For the 1953 coronation in Britain, the principal decorations for the processional route along The Mall were four twin-spanned steel arches which were illuminated at night and featured decorative motifs including coronets, lions and, wait for it, unicorns. The arches were lifted into place by giant cranes. After the coronation, the arches were disassembled and the decorative pieces gifted to the Australian Government to adorn the streets of Canberra for the Queen’s visit in 1954. The pieces were incorporated into three arches designed and fabricated by the Department of Works. They were positioned around the Parliamentary Triangle, with one directly outside (Old) Parliament House featuring a hanging coronet and topped with a lion and a unicorn. The remaining arches were positioned at either end of the façade of the building so the Queen and Prince Philip would pass under the arches in their motorcades. The building itself was decorated with Union Jacks, Australian flags, and the ever-popular bunting.
Other cities around Australia jumped on the celebratory arch bandwagon. From regional towns to large cities, arches in all shapes, sizes and styles lined the main streets of the towns and cities on the Queen’s route.
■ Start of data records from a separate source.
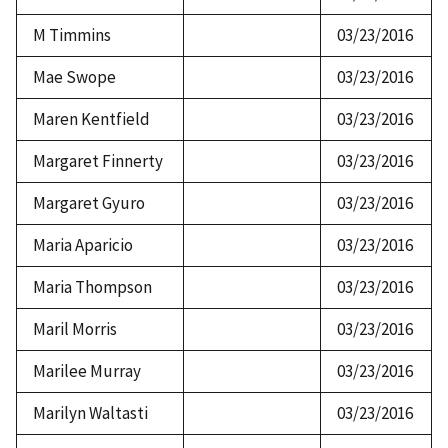
M Timmins
03/23/2016
Mae Swope
03/23/2016
Maren Kentfield
03/23/2016
Margaret Finnerty
03/23/2016
Margaret Gyuro
03/23/2016
Maria Aparicio
03/23/2016
Maria Thompson
03/23/2016
Maril Morris
03/23/2016
Marilee Murray
03/23/2016
Marilyn Waltasti
03/23/2016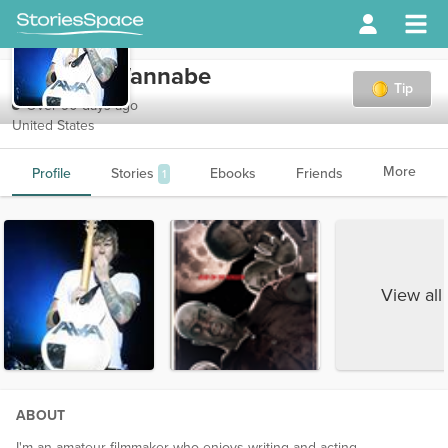
DeLongeWannabe
Tip
Over 90 days ago
United States
More
Profile
Stories
Ebooks
Friends
1
View all
ABOUT
I'm an amateur filmmaker who enjoys writing and acting.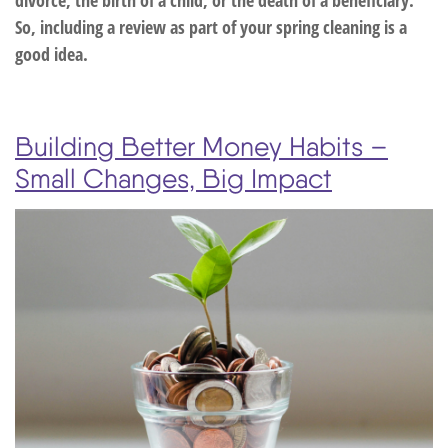
So, including a review as part of your spring cleaning is a
good idea.
Building Better Money Habits –
Small Changes, Big Impact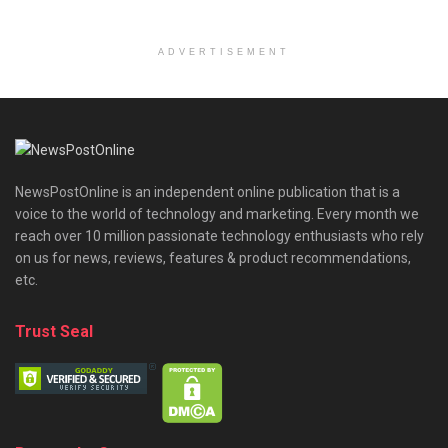
ADVERTISEMENT
NewsPostOnline is an independent online publication that is a
voice to the world of technology and marketing. Every month we
reach over 10 million passionate technology enthusiasts who rely
on us for news, reviews, features & product recommendations,
etc.
Trust Seal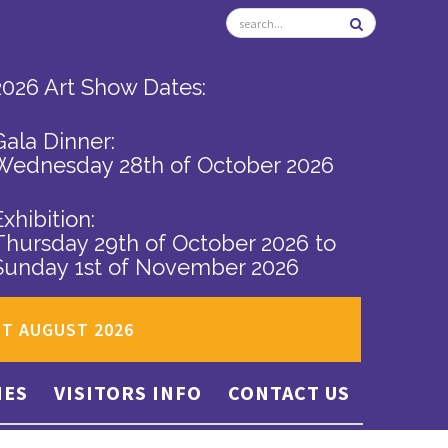
2026 Art Show Dates:
Gala Dinner:
Wednesday 28th of October 2026
Exhibition:
Thursday 29th of October 2026
to
Sunday 1st of November 2026
ST AUGUST 2026
IES
VISITORS INFO
CONTACT US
In a rare occurrence, Sydney and Melbourne set aside their differences and agreed to share an arch. First used in Park Street in Sydney, the arch was hastily disassembled and swiftly moved to Melbourne. Imagine, packing up the arch and loading it onto a truck and fanging down the Hume Highway racing ahead of the Queen on its way to its new home on Bourke Street in Melbourne city. But sometimes one arch just is not enough! Both Sydney and Melbourne constructed other arches to beautify other streets in their cities.